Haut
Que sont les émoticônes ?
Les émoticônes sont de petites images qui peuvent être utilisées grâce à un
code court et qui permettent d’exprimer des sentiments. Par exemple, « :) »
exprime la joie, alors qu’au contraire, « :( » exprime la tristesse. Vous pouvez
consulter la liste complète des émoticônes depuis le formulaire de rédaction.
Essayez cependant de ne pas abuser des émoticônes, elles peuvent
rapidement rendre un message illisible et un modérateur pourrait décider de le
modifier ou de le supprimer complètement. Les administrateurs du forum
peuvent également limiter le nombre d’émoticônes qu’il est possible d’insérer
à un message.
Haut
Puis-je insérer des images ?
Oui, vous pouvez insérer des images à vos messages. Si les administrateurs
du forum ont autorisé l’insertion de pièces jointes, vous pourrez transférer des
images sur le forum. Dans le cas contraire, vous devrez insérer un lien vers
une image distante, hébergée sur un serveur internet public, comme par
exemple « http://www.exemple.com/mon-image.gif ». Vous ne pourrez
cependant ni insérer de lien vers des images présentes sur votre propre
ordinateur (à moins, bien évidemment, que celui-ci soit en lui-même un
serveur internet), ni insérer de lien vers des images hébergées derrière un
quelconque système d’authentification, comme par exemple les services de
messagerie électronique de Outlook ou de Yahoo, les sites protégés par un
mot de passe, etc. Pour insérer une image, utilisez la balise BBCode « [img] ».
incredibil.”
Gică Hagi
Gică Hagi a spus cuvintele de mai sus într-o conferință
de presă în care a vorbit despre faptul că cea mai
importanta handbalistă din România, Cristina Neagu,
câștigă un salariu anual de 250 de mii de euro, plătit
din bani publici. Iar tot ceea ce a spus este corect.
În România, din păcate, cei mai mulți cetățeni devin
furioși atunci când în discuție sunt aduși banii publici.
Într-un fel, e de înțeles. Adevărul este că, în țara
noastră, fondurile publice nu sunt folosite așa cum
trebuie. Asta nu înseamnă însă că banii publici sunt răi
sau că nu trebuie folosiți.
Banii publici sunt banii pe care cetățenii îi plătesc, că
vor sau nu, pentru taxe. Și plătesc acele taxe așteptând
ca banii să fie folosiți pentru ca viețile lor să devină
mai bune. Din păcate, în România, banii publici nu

# # # # # # #

Retype all of the entries above line for line, preserving their original wording and punctuation.

SOLUTION TO THIS PROBLEM.
Haut
Que sont les émoticônes ?
Les émoticônes sont de petites images qui peuvent être utilisées grâce à un
code court et qui permettent d’exprimer des sentiments. Par exemple, « :) »
exprime la joie, alors qu’au contraire, « :( » exprime la tristesse. Vous pouvez
consulter la liste complète des émoticônes depuis le formulaire de rédaction.
Essayez cependant de ne pas abuser des émoticônes, elles peuvent
rapidement rendre un message illisible et un modérateur pourrait décider de le
modifier ou de le supprimer complètement. Les administrateurs du forum
peuvent également limiter le nombre d’émoticônes qu’il est possible d’insérer
à un message.
Haut
Puis-je insérer des images ?
Oui, vous pouvez insérer des images à vos messages. Si les administrateurs
du forum ont autorisé l’insertion de pièces jointes, vous pourrez transférer des
images sur le forum. Dans le cas contraire, vous devrez insérer un lien vers
une image distante, hébergée sur un serveur internet public, comme par
exemple « http://www.exemple.com/mon-image.gif ». Vous ne pourrez
cependant ni insérer de lien vers des images présentes sur votre propre
ordinateur (à moins, bien évidemment, que celui-ci soit en lui-même un
serveur internet), ni insérer de lien vers des images hébergées derrière un
quelconque système d’authentification, comme par exemple les services de
messagerie électronique de Outlook ou de Yahoo, les sites protégés par un
mot de passe, etc. Pour insérer une image, utilisez la balise BBCode « [img] ».
incredibil.”
Gică Hagi
Gică Hagi a spus cuvintele de mai sus într-o conferință
de presă în care a vorbit despre faptul că cea mai
importanta handbalistă din România, Cristina Neagu,
câștigă un salariu anual de 250 de mii de euro, plătit
din bani publici. Iar tot ceea ce a spus este corect.
În România, din păcate, cei mai mulți cetățeni devin
furioși atunci când în discuție sunt aduși banii publici.
Într-un fel, e de înțeles. Adevărul este că, în țara
noastră, fondurile publice nu sunt folosite așa cum
trebuie. Asta nu înseamnă însă că banii publici sunt răi
sau că nu trebuie folosiți.
Banii publici sunt banii pe care cetățenii îi plătesc, că
vor sau nu, pentru taxe. Și plătesc acele taxe așteptând
ca banii să fie folosiți pentru ca viețile lor să devină
mai bune. Din păcate, în România, banii publici nu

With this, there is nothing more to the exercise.